§ **Estratto del documento**:
☆ ☆ ☆

Il caso Murdoch, tra amori, rivalità e un processo

Un anno tempestoso, l’ultimo, per Rupert Murdoch: il divorzio da Jerry Hall (liquidata con una mail: «Abbiamo passato dei bei momenti insieme ma adesso ho altro da fare»), il fidanzamento con Ann Lesley Smith rotto dopo due settimane, la sua Fox News trascinata in tribunale dalla Dominion, un produttore di macchine per scrutini elettorali che chiede 1,6 miliardi di dollari di indennizzo per i danni arrecati alla sua reputazione e i contratti persi a causa delle calunnie (voto delle presidenziali 2020 truccato manipolando i sistemi informatici) delle quali si è fatta megafono la rete ultraconservatrice dell’editore venuto dall’Australia.
La famiglia è sempre più spaccata anche per colpa del patriarca: per molto tempo ha alimentato le rivalità tra i figli, convinto che il suo successore dovesse venir fuori da una feroce selezione darwiniana. James, ormai non più al timone dell’azienda di famiglia, esprime apertamente il suo sdegno per una linea editoriale che definisce un attentato alla democrazia e ha disertato la festa di compleanno del padre. Intanto suo fratello Lachlan, ora al timone di Fox Corp, la holding di controllo, lo accusa di raccontare agli autori di Succession discussioni accese, scontri, retroscena familiari che finiscono nella sceneggiatura del serial tv ispirato proprio ai Murdoch.

☆ ☆ ☆

Secondo l'estratto sul caso Murdoch, quale somma chiede la Dominion come indennizzo? Rispondi per favore in poche parole.

☆ ☆ ☆

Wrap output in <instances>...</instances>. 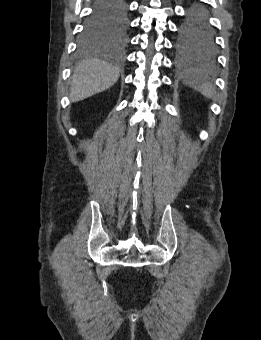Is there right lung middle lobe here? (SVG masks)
<instances>
[{"label": "right lung middle lobe", "mask_w": 261, "mask_h": 340, "mask_svg": "<svg viewBox=\"0 0 261 340\" xmlns=\"http://www.w3.org/2000/svg\"><path fill=\"white\" fill-rule=\"evenodd\" d=\"M127 28V10L117 15H99L92 12L84 24L80 44L88 47L104 40H123Z\"/></svg>", "instance_id": "obj_1"}]
</instances>
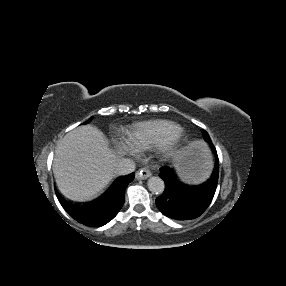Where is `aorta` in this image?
Wrapping results in <instances>:
<instances>
[{
    "label": "aorta",
    "mask_w": 286,
    "mask_h": 286,
    "mask_svg": "<svg viewBox=\"0 0 286 286\" xmlns=\"http://www.w3.org/2000/svg\"><path fill=\"white\" fill-rule=\"evenodd\" d=\"M147 185L148 189L155 194H161L165 189V183L163 179L158 176H153L149 178Z\"/></svg>",
    "instance_id": "1"
}]
</instances>
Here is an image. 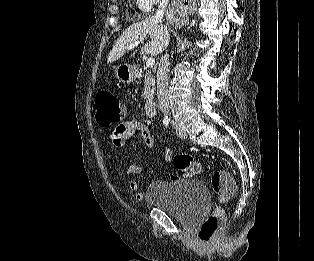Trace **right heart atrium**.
Here are the masks:
<instances>
[{
	"label": "right heart atrium",
	"mask_w": 314,
	"mask_h": 261,
	"mask_svg": "<svg viewBox=\"0 0 314 261\" xmlns=\"http://www.w3.org/2000/svg\"><path fill=\"white\" fill-rule=\"evenodd\" d=\"M164 0H139L141 3L143 10L150 11L152 10L156 5L161 3Z\"/></svg>",
	"instance_id": "right-heart-atrium-1"
}]
</instances>
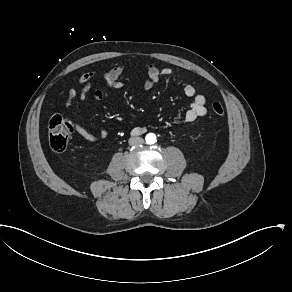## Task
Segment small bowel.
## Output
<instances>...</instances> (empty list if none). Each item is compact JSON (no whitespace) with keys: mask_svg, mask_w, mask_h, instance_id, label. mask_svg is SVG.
Wrapping results in <instances>:
<instances>
[{"mask_svg":"<svg viewBox=\"0 0 292 292\" xmlns=\"http://www.w3.org/2000/svg\"><path fill=\"white\" fill-rule=\"evenodd\" d=\"M124 70L125 67L121 65L114 68L105 69L100 73L92 70L82 74L78 80L82 86L80 92L78 93L73 88L67 91L65 100L66 110L71 108L77 97L81 99L90 98L94 100H102L105 97H109L108 94H104L101 90H91L92 80L99 74L111 90H118L123 86L120 78ZM176 76L177 73L172 68H159L153 64H150L147 67L144 87L149 90L153 88L161 78ZM182 88L184 94L193 99L190 108L185 114L186 121L193 122L206 114V99L202 94H197L195 86L190 82L184 81L182 83ZM73 128L79 137L90 142L106 139L109 136V131L106 129H103L98 133H93L80 123H74Z\"/></svg>","mask_w":292,"mask_h":292,"instance_id":"1","label":"small bowel"}]
</instances>
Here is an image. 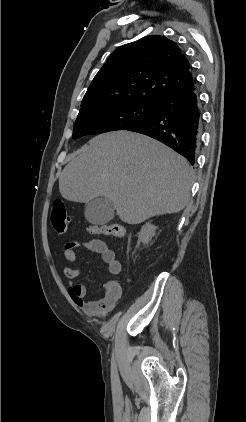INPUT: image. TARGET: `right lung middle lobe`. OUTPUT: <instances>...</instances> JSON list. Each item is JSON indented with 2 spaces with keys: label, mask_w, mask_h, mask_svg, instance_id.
Wrapping results in <instances>:
<instances>
[{
  "label": "right lung middle lobe",
  "mask_w": 246,
  "mask_h": 422,
  "mask_svg": "<svg viewBox=\"0 0 246 422\" xmlns=\"http://www.w3.org/2000/svg\"><path fill=\"white\" fill-rule=\"evenodd\" d=\"M156 104L135 98H119L81 107L77 116L73 138L131 126L154 116Z\"/></svg>",
  "instance_id": "dd1d6c3e"
}]
</instances>
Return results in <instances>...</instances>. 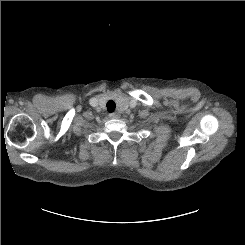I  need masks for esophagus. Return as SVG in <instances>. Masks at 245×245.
I'll return each instance as SVG.
<instances>
[{"label":"esophagus","mask_w":245,"mask_h":245,"mask_svg":"<svg viewBox=\"0 0 245 245\" xmlns=\"http://www.w3.org/2000/svg\"><path fill=\"white\" fill-rule=\"evenodd\" d=\"M109 117L111 119H117V118H119V114L118 113H111V114H109Z\"/></svg>","instance_id":"1"}]
</instances>
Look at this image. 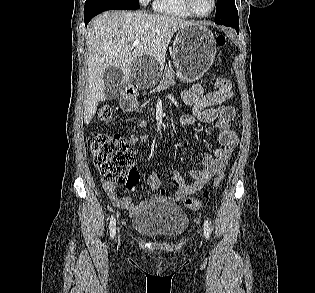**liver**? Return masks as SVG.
I'll list each match as a JSON object with an SVG mask.
<instances>
[{"label": "liver", "instance_id": "6515ba94", "mask_svg": "<svg viewBox=\"0 0 315 293\" xmlns=\"http://www.w3.org/2000/svg\"><path fill=\"white\" fill-rule=\"evenodd\" d=\"M193 24L200 23L142 11H108L94 18L85 38L88 88L84 101V123H90L99 102L105 100L103 76L108 67L120 68L127 82L131 66L139 57L147 55L163 65L174 33ZM134 41H139L136 47H132Z\"/></svg>", "mask_w": 315, "mask_h": 293}]
</instances>
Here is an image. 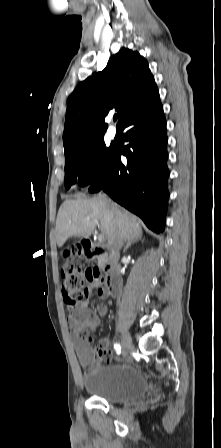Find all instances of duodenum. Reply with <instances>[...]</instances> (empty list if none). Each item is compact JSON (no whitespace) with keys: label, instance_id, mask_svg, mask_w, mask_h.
Segmentation results:
<instances>
[{"label":"duodenum","instance_id":"410a0bca","mask_svg":"<svg viewBox=\"0 0 221 448\" xmlns=\"http://www.w3.org/2000/svg\"><path fill=\"white\" fill-rule=\"evenodd\" d=\"M81 246L85 257L93 258L98 261V264L104 274L102 286L104 287L106 293L117 295L121 286L119 268L113 264L112 260L108 256V253L101 247L94 246L88 239H83Z\"/></svg>","mask_w":221,"mask_h":448}]
</instances>
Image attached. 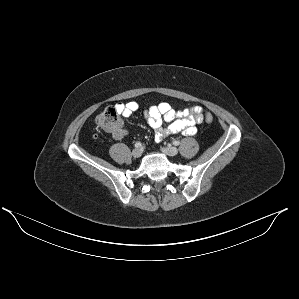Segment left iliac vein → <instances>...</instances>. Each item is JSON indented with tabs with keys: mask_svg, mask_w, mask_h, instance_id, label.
Listing matches in <instances>:
<instances>
[{
	"mask_svg": "<svg viewBox=\"0 0 299 299\" xmlns=\"http://www.w3.org/2000/svg\"><path fill=\"white\" fill-rule=\"evenodd\" d=\"M161 150L163 153H165L166 155H169V156H175L178 154V149L173 146L163 147Z\"/></svg>",
	"mask_w": 299,
	"mask_h": 299,
	"instance_id": "left-iliac-vein-1",
	"label": "left iliac vein"
}]
</instances>
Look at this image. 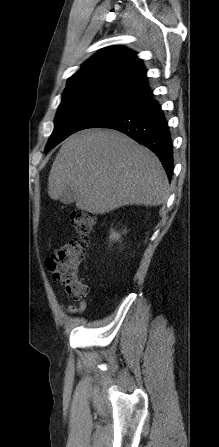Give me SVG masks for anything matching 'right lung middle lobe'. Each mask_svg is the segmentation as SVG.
I'll list each match as a JSON object with an SVG mask.
<instances>
[{
    "mask_svg": "<svg viewBox=\"0 0 219 447\" xmlns=\"http://www.w3.org/2000/svg\"><path fill=\"white\" fill-rule=\"evenodd\" d=\"M142 101L112 87L77 86L66 88L55 117V128L45 148H54L69 135L98 127Z\"/></svg>",
    "mask_w": 219,
    "mask_h": 447,
    "instance_id": "dd1d6c3e",
    "label": "right lung middle lobe"
}]
</instances>
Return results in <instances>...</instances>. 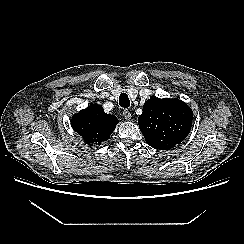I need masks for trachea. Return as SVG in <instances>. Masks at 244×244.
<instances>
[{
    "label": "trachea",
    "mask_w": 244,
    "mask_h": 244,
    "mask_svg": "<svg viewBox=\"0 0 244 244\" xmlns=\"http://www.w3.org/2000/svg\"><path fill=\"white\" fill-rule=\"evenodd\" d=\"M119 105L122 108H128L130 106V100L127 94L122 93L119 96Z\"/></svg>",
    "instance_id": "obj_1"
}]
</instances>
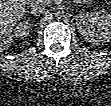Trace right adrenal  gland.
<instances>
[{"label": "right adrenal gland", "mask_w": 111, "mask_h": 106, "mask_svg": "<svg viewBox=\"0 0 111 106\" xmlns=\"http://www.w3.org/2000/svg\"><path fill=\"white\" fill-rule=\"evenodd\" d=\"M29 14H32L33 16H37V14H34L33 12H28Z\"/></svg>", "instance_id": "right-adrenal-gland-1"}]
</instances>
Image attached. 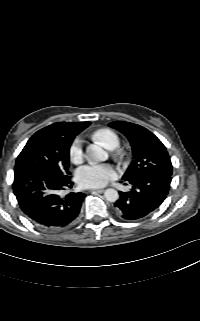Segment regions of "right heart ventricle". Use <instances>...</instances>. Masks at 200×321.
I'll list each match as a JSON object with an SVG mask.
<instances>
[{"label": "right heart ventricle", "mask_w": 200, "mask_h": 321, "mask_svg": "<svg viewBox=\"0 0 200 321\" xmlns=\"http://www.w3.org/2000/svg\"><path fill=\"white\" fill-rule=\"evenodd\" d=\"M92 137L108 149H114L120 144L119 135L109 128H100L96 130Z\"/></svg>", "instance_id": "1"}]
</instances>
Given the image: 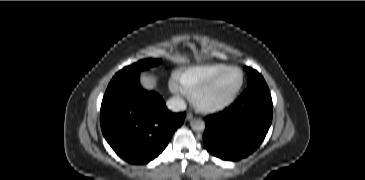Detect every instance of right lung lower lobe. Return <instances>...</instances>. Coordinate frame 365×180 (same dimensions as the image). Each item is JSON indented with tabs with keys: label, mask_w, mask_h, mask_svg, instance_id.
I'll use <instances>...</instances> for the list:
<instances>
[{
	"label": "right lung lower lobe",
	"mask_w": 365,
	"mask_h": 180,
	"mask_svg": "<svg viewBox=\"0 0 365 180\" xmlns=\"http://www.w3.org/2000/svg\"><path fill=\"white\" fill-rule=\"evenodd\" d=\"M185 113L170 112L162 97L139 84V75L110 82L101 104V129L125 161L145 164L167 146Z\"/></svg>",
	"instance_id": "98d812e1"
}]
</instances>
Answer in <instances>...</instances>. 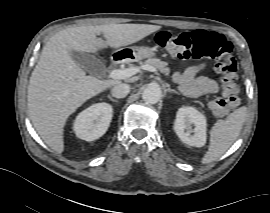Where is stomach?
Returning <instances> with one entry per match:
<instances>
[{"mask_svg":"<svg viewBox=\"0 0 270 213\" xmlns=\"http://www.w3.org/2000/svg\"><path fill=\"white\" fill-rule=\"evenodd\" d=\"M155 51V48L133 46L121 48L117 53L121 54V58L124 61H140L142 59L154 56Z\"/></svg>","mask_w":270,"mask_h":213,"instance_id":"obj_1","label":"stomach"}]
</instances>
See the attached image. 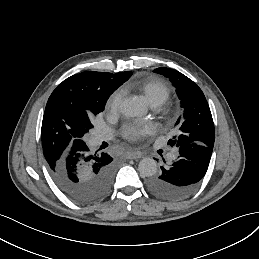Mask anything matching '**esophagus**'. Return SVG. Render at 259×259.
I'll list each match as a JSON object with an SVG mask.
<instances>
[{
	"instance_id": "obj_1",
	"label": "esophagus",
	"mask_w": 259,
	"mask_h": 259,
	"mask_svg": "<svg viewBox=\"0 0 259 259\" xmlns=\"http://www.w3.org/2000/svg\"><path fill=\"white\" fill-rule=\"evenodd\" d=\"M142 153L141 152H135V151H128L125 155L127 159H138L141 158Z\"/></svg>"
}]
</instances>
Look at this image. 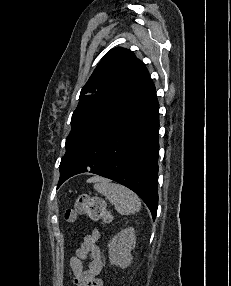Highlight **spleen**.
Wrapping results in <instances>:
<instances>
[{
    "label": "spleen",
    "mask_w": 231,
    "mask_h": 286,
    "mask_svg": "<svg viewBox=\"0 0 231 286\" xmlns=\"http://www.w3.org/2000/svg\"><path fill=\"white\" fill-rule=\"evenodd\" d=\"M94 189L105 196L121 215L133 214L141 209L139 197L123 185L99 179Z\"/></svg>",
    "instance_id": "3e777b00"
}]
</instances>
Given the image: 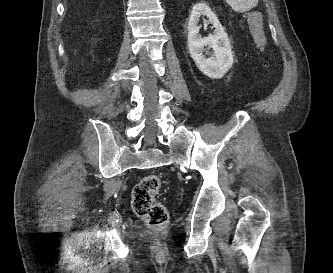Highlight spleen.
I'll list each match as a JSON object with an SVG mask.
<instances>
[{
    "instance_id": "3e777b00",
    "label": "spleen",
    "mask_w": 333,
    "mask_h": 273,
    "mask_svg": "<svg viewBox=\"0 0 333 273\" xmlns=\"http://www.w3.org/2000/svg\"><path fill=\"white\" fill-rule=\"evenodd\" d=\"M236 12L243 13L254 8L258 0H225Z\"/></svg>"
}]
</instances>
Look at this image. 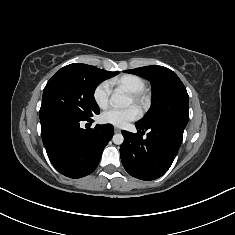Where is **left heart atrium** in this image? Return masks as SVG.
Instances as JSON below:
<instances>
[{"label":"left heart atrium","instance_id":"obj_1","mask_svg":"<svg viewBox=\"0 0 235 235\" xmlns=\"http://www.w3.org/2000/svg\"><path fill=\"white\" fill-rule=\"evenodd\" d=\"M139 116V109L136 106L131 105L126 108H109L102 113L101 119L104 123L117 127H125L130 122L137 120Z\"/></svg>","mask_w":235,"mask_h":235}]
</instances>
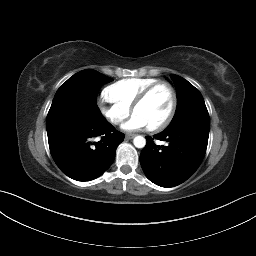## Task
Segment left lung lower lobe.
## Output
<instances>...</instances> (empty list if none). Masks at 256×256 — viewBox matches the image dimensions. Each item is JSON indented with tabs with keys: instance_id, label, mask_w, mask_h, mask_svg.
<instances>
[{
	"instance_id": "left-lung-lower-lobe-1",
	"label": "left lung lower lobe",
	"mask_w": 256,
	"mask_h": 256,
	"mask_svg": "<svg viewBox=\"0 0 256 256\" xmlns=\"http://www.w3.org/2000/svg\"><path fill=\"white\" fill-rule=\"evenodd\" d=\"M209 130L183 125L162 131L155 139L167 141L158 146L147 136L140 154V164L150 181L161 187H174L186 181L200 166L208 144Z\"/></svg>"
}]
</instances>
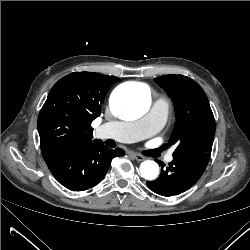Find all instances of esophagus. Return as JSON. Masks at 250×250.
<instances>
[{"label":"esophagus","mask_w":250,"mask_h":250,"mask_svg":"<svg viewBox=\"0 0 250 250\" xmlns=\"http://www.w3.org/2000/svg\"><path fill=\"white\" fill-rule=\"evenodd\" d=\"M132 157L136 160V161H143L145 158L137 153H131Z\"/></svg>","instance_id":"34e87169"}]
</instances>
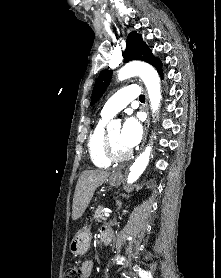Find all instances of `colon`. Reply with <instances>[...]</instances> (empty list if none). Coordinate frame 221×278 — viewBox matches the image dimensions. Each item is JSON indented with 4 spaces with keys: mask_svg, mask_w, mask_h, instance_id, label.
Returning a JSON list of instances; mask_svg holds the SVG:
<instances>
[{
    "mask_svg": "<svg viewBox=\"0 0 221 278\" xmlns=\"http://www.w3.org/2000/svg\"><path fill=\"white\" fill-rule=\"evenodd\" d=\"M65 278H84V275L79 267H69L65 272Z\"/></svg>",
    "mask_w": 221,
    "mask_h": 278,
    "instance_id": "colon-1",
    "label": "colon"
}]
</instances>
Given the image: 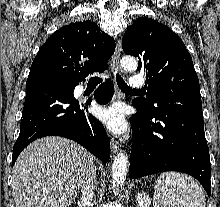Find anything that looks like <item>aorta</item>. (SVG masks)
I'll return each mask as SVG.
<instances>
[{"label": "aorta", "mask_w": 220, "mask_h": 207, "mask_svg": "<svg viewBox=\"0 0 220 207\" xmlns=\"http://www.w3.org/2000/svg\"><path fill=\"white\" fill-rule=\"evenodd\" d=\"M120 66L124 71L137 69V60L133 56H124L120 61ZM128 171V156L120 152L114 157L112 164V184L115 188L123 186Z\"/></svg>", "instance_id": "1"}]
</instances>
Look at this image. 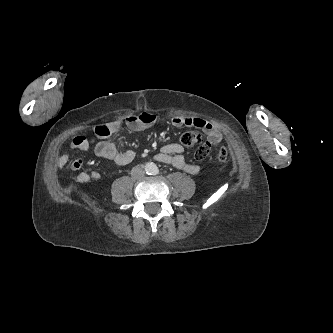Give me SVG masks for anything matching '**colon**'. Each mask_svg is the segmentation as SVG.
<instances>
[{
    "label": "colon",
    "instance_id": "colon-1",
    "mask_svg": "<svg viewBox=\"0 0 333 333\" xmlns=\"http://www.w3.org/2000/svg\"><path fill=\"white\" fill-rule=\"evenodd\" d=\"M94 131L99 137L110 135V130L105 124L95 126ZM180 141L185 147L198 146L194 154L195 159L198 161L211 157L215 162L223 163L229 158L228 151L225 148L212 150L210 143L204 142L201 134L198 132H186L181 136Z\"/></svg>",
    "mask_w": 333,
    "mask_h": 333
}]
</instances>
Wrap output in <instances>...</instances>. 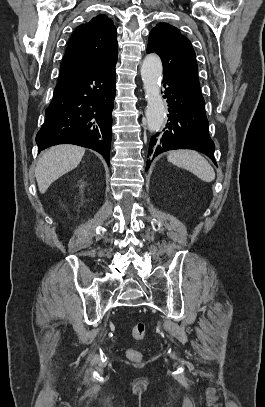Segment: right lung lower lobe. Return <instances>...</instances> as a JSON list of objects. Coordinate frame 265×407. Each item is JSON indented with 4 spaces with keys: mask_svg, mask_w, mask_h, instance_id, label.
<instances>
[{
    "mask_svg": "<svg viewBox=\"0 0 265 407\" xmlns=\"http://www.w3.org/2000/svg\"><path fill=\"white\" fill-rule=\"evenodd\" d=\"M116 62L117 58L56 86L36 136L39 152L57 144H75L99 152L109 165Z\"/></svg>",
    "mask_w": 265,
    "mask_h": 407,
    "instance_id": "1",
    "label": "right lung lower lobe"
}]
</instances>
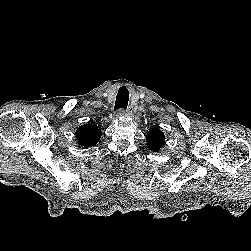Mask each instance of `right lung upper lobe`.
Instances as JSON below:
<instances>
[{
    "mask_svg": "<svg viewBox=\"0 0 251 251\" xmlns=\"http://www.w3.org/2000/svg\"><path fill=\"white\" fill-rule=\"evenodd\" d=\"M101 133V130L96 126L84 124L77 129L76 139L80 146L88 148L97 144Z\"/></svg>",
    "mask_w": 251,
    "mask_h": 251,
    "instance_id": "1",
    "label": "right lung upper lobe"
}]
</instances>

☆ ☆ ☆

§ **Risposta**: 1,6 miliardi di dollari.